Jodō significa letteralmente “La via (道 dō) del bastone (杖 jo)” ed è un’arte marziale giapponese che utilizza appunto un bastone di legno (Jo) in opposizione ad una spada di legno (Tachi, Bokken).
Perché mai un semplice bastone di legno dovrebbe ispirarci ad intraprendere una via marziale?
La risposta va ricercata, forse, in quelle che sono le origini di questa arte marziale.
Sono pochi quelli che praticano il Jodo ma in tanti conoscono invece il più famoso samurai di tutti i tempi: il leggendario Miyamoto Musashi (1584–1645). Il suo libro dei cinque anelli risulta essere un must per chiunque voglia approcciarsi ad un’arte marziale giapponese, e in questo libro lo stesso Musashi dichiara di non aver mai perso un combattimento con la spada (katana).

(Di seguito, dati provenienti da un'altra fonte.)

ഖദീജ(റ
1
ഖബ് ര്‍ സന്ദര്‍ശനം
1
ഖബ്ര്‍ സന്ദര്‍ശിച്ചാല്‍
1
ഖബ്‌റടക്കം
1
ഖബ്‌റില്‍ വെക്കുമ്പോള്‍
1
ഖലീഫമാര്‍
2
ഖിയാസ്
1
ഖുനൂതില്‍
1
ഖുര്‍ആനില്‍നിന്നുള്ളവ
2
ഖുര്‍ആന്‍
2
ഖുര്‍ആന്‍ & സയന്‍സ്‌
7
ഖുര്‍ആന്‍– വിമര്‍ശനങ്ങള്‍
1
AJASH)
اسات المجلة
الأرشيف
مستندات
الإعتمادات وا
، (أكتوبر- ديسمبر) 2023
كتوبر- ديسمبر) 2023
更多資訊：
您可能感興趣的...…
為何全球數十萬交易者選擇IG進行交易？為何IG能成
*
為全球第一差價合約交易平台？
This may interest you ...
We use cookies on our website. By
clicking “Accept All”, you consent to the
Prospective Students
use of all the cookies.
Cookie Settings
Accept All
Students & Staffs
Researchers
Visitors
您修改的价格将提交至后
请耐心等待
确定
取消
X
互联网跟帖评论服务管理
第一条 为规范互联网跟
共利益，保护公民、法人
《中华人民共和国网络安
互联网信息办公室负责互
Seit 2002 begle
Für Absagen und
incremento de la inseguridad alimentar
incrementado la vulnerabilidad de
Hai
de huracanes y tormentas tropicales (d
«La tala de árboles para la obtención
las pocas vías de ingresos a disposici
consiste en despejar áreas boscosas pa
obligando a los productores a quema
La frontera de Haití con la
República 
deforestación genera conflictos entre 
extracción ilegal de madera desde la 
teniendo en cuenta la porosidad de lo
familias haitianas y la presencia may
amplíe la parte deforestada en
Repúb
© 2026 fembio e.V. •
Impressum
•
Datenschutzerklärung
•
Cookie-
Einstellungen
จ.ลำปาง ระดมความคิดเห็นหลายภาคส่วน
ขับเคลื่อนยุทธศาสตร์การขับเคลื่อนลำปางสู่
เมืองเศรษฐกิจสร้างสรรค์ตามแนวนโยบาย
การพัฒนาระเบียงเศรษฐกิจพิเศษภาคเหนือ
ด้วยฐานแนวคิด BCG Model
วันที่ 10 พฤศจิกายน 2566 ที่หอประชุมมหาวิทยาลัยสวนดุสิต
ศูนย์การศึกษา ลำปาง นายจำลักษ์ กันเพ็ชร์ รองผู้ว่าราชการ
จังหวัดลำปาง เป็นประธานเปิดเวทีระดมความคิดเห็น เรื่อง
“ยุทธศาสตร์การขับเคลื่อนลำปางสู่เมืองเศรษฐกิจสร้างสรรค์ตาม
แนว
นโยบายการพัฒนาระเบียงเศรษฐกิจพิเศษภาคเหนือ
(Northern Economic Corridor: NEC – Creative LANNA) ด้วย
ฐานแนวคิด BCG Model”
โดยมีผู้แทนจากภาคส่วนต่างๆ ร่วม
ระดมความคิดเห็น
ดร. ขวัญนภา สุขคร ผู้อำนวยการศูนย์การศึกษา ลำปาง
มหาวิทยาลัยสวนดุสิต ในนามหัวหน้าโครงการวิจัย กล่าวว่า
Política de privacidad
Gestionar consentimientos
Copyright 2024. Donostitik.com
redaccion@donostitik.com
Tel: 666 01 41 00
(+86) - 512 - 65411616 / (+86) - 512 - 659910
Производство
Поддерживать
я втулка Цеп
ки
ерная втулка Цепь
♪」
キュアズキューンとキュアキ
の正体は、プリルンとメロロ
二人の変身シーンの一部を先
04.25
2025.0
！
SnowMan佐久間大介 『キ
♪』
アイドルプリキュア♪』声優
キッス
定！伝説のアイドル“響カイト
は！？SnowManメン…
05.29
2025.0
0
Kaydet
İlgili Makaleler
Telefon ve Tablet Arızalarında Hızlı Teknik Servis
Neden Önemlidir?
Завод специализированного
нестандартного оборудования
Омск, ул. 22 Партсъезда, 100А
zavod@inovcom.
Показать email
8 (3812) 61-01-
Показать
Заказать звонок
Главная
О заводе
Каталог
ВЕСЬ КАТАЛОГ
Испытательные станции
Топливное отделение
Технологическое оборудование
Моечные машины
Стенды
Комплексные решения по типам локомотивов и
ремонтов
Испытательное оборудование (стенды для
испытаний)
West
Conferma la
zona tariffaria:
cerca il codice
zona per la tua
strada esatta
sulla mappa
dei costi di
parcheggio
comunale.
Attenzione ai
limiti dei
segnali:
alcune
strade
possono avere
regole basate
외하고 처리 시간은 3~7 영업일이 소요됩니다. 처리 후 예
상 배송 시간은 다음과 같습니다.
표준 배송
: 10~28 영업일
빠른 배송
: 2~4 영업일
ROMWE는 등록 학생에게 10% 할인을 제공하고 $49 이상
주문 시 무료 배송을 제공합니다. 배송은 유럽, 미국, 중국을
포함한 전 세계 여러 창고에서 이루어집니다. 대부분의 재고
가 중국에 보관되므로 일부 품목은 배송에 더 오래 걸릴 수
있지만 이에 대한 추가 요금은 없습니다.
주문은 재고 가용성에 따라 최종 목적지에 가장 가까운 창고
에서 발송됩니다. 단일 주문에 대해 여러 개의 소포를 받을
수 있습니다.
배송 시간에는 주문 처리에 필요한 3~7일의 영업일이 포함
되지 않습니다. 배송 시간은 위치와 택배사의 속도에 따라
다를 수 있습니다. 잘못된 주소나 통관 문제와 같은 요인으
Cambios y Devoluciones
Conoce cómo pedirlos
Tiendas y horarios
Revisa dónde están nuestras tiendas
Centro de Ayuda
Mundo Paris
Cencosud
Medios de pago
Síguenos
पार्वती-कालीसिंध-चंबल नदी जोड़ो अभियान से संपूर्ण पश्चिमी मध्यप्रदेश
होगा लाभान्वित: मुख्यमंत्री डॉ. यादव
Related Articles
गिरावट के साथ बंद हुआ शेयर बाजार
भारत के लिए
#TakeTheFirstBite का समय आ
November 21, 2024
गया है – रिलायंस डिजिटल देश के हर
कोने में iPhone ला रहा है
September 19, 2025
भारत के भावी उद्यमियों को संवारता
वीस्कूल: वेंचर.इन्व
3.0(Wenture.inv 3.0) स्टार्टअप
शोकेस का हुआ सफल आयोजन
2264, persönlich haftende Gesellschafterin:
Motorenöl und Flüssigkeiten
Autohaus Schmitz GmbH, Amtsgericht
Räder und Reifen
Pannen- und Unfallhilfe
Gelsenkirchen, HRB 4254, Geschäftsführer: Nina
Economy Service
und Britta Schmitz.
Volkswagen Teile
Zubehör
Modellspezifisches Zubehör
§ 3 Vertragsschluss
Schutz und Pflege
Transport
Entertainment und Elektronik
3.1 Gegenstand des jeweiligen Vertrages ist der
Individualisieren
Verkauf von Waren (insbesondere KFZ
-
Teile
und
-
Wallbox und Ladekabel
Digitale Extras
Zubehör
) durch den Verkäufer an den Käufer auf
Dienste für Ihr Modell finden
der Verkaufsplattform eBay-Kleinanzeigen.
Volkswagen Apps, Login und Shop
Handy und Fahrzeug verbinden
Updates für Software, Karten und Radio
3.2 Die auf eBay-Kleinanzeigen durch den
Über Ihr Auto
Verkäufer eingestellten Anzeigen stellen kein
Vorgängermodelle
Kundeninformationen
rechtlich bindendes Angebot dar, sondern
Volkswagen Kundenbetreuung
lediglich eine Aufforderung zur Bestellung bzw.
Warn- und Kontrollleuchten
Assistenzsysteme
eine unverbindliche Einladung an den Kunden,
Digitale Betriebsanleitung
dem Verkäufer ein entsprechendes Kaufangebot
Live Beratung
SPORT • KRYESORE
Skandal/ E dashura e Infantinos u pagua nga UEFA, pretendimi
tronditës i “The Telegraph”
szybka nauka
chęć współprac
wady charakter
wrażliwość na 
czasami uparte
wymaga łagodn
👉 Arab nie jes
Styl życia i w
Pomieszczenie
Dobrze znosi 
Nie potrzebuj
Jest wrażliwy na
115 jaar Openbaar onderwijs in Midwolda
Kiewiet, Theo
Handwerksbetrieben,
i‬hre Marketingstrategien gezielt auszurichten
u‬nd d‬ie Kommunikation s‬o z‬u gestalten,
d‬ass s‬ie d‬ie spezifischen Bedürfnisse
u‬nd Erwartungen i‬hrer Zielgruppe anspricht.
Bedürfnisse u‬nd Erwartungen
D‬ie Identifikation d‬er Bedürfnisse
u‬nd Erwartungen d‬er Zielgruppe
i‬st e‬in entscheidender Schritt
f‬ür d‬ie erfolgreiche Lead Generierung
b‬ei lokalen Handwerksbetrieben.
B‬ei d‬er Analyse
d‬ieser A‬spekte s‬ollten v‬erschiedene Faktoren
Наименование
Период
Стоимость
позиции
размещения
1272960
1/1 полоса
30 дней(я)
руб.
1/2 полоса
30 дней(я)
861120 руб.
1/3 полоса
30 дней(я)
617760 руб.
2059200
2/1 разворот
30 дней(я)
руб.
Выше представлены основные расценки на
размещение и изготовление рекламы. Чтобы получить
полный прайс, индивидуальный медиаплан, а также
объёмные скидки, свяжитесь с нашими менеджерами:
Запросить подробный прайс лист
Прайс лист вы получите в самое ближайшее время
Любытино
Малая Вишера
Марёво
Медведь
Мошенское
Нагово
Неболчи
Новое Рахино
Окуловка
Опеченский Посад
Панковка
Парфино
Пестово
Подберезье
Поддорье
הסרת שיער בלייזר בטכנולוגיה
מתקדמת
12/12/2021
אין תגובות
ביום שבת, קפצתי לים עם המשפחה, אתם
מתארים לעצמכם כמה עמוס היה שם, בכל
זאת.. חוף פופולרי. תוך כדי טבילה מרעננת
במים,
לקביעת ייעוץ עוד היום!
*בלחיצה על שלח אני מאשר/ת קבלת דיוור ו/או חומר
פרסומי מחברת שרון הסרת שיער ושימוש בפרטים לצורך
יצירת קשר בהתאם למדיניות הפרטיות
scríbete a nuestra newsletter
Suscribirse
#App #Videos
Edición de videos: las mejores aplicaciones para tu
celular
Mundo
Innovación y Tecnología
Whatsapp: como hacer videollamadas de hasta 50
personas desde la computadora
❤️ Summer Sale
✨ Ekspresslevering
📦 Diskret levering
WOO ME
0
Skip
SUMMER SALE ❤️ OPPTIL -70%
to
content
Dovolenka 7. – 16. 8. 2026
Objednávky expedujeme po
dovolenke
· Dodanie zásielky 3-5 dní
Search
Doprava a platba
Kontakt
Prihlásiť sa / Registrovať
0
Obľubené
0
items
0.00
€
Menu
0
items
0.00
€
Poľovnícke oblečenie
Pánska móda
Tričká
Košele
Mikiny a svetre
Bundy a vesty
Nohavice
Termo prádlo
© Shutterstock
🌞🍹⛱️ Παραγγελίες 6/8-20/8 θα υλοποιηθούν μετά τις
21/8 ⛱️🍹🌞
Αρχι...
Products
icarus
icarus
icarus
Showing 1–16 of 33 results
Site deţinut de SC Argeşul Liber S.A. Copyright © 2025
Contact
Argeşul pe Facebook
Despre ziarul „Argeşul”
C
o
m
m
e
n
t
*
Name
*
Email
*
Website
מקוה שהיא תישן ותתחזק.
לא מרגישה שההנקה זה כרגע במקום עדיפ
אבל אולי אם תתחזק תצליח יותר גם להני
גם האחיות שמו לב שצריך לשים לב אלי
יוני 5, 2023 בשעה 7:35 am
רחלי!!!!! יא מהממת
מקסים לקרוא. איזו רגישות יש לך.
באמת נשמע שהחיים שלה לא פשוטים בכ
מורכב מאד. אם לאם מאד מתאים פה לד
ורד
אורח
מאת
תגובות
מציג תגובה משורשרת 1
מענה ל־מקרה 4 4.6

Eppure la leggenda narra che ci fu, nel Giappone del XVII secolo, un guerriero che riuscì ad infrangere il record di imbattibilità di Musashi, sfidandolo e battendolo semplicemente con un bastone di legno.
Si tratta di un sacerdote shintoista, addestrato nell’arte del bastone bo (bojutsu) il cui nome è Musō Gonnosuke Katsuyoshi.
La tradizione vuole che Gonnosuke sfidò Musashi usando un bō (bastone lungo), un’arma che si diceva brandisse con grande abilità. Il duello fu vinto da Musashi che però, sorpreso dalla grande abilità posseduta da Gonnosuke e spinto da uno spirito di profondo rispetto, gli risparmiò la vita.
Gonnosuke poi si ritirò in un santuario shintoista, nell’odierna Prefettura di Fukuoka, per meditare. Dopo un periodo di purificazione, meditazione e addestramento, Gonnosuke affermò di aver ricevuto una visione divina. Accorciando la lunghezza del bastone bō da circa 185 cm a 128 cm, poteva aumentare la versatilità dell’arma, dandogli così la possibilità di utilizzare tutte le tecniche conosciute del bastone lungo, della katana e della naginata (alabarda).
Iniziò quindi ad allenarsi con questa nuova arma – il Jō – inventando un nuovo stile che chiamò Shintō Musō-ryū.
Decise che era giunto il momento di sfidare nuovamente Miyamoto Musashi utilizzando solo il suo fidato Jo, e incredibilmente, riuscì a sconfiggerlo.
Restituendo la cortesia ricevuta durante il loro duello precedente, Gonnosuke risparmiò la vita di Musashi.
Questa ovviamente è la versione dei fatti tramandata dalla scuola Shintō Musō-ryū. I resoconti dei testimoni della vita di Musashi, così come i suoi scritti, insistono sul fatto che si ritirò dal duello imbattuto.
Ciò che si sa, tuttavia, è che Gonnosuke alla fine divenne l’istruttore di arti marziali per il clan Kuroda del Kyushu settentrionale, dove il jōjutsu rimase un’arte esclusiva del clan.
Fu solo all’inizio del 1900, dopo 300 anni, che agli estranei fu permesso di apprendere le tecniche della scuola, e fu Shimizu Takaji (1897-1978), considerato uno dei migliori allievi del clan Kuroda, il responsabile della sua modernizzazione e divulgazione sotto il nome di “Jodo” (1940).

A Shimizu Takaji va anche il merito di aver sviluppato, dalle 64 forme di Koryu di Jodo (scuola antica), una nuova sequenza di 12 forme, con il nome di Zen Ken Renmei Seitei Jodo, o Seitei Jodo in breve, utilizzate e studiate fino ad oggi.
Dalla sua morte, il Jodo si è diffuso grazie al lavoro dei suoi studenti sia in Giappone che all’estero. Il Jo è stato anche adottato negli anni dalla Tokyo Metropolitan Police come arma di difesa.
Oggi il Jodo della Zen Nihon Kendō Renmei (All Japan Kendo Federation), si concentra sullo studio di questi 12 kata e di 12 tecniche di base denominate kihon.